Transcribed page contents
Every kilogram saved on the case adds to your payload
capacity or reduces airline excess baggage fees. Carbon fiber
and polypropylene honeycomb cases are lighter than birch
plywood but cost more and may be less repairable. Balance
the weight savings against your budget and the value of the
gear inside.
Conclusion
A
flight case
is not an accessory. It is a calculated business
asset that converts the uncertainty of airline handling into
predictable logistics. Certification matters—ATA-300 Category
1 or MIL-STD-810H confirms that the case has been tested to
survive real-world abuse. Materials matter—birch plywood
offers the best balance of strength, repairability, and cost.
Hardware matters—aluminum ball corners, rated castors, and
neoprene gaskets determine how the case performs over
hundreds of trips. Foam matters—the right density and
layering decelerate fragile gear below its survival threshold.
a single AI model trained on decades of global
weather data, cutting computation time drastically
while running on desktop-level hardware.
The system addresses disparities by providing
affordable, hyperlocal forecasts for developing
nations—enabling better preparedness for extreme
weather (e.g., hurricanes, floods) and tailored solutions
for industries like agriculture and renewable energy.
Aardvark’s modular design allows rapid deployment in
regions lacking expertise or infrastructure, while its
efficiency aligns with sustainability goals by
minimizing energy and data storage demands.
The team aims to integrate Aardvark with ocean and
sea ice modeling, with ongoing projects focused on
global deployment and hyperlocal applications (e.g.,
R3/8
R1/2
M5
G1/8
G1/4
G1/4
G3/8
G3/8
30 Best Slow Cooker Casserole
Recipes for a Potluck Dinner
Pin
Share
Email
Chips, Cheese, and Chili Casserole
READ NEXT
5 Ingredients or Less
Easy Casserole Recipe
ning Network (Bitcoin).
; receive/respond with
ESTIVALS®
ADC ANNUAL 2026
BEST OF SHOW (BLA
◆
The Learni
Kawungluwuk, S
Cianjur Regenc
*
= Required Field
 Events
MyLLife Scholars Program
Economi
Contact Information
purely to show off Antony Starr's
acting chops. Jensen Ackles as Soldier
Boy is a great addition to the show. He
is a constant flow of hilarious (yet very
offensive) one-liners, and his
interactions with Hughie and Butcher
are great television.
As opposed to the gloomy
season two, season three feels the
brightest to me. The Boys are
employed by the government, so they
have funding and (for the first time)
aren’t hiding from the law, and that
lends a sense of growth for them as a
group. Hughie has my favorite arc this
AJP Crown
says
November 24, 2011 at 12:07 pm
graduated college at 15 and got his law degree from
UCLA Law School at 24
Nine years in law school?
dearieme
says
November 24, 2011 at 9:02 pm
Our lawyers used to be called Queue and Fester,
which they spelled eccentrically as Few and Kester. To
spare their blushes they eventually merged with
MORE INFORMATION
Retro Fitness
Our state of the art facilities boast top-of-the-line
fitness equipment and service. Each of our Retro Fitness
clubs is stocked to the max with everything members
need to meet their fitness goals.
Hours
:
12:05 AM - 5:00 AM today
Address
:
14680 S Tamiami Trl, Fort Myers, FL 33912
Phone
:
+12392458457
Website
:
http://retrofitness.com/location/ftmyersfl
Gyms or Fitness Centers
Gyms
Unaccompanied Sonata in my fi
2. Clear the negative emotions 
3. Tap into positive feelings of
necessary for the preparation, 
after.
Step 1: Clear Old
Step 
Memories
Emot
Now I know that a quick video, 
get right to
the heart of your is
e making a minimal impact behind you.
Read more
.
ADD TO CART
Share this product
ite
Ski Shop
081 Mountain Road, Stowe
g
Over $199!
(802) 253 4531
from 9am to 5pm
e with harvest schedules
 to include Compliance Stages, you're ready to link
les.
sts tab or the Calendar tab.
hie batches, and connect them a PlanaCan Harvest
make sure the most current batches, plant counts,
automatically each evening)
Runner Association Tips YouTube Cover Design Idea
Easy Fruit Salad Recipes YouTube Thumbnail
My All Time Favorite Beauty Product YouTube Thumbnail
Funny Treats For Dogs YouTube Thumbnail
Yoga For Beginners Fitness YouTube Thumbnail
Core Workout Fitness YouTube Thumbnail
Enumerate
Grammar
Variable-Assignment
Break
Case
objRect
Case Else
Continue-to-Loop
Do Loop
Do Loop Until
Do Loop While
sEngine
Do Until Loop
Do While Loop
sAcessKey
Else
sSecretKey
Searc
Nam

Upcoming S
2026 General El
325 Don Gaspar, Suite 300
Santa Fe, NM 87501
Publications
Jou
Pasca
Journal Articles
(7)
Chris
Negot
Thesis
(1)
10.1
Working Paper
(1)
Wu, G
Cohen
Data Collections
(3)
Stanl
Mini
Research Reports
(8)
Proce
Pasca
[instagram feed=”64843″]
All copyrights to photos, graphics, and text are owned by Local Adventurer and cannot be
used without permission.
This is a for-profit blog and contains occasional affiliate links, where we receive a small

> Work to complete
Your answer should consist of the lines from the line with "are great television." to the line with "group. Hughie has my favorite arc this" above, repeated exactly, both ends included.

> Answer
are great television.
As opposed to the gloomy
season two, season three feels the
brightest to me. The Boys are
employed by the government, so they
have funding and (for the first time)
aren’t hiding from the law, and that
lends a sense of growth for them as a
group. Hughie has my favorite arc this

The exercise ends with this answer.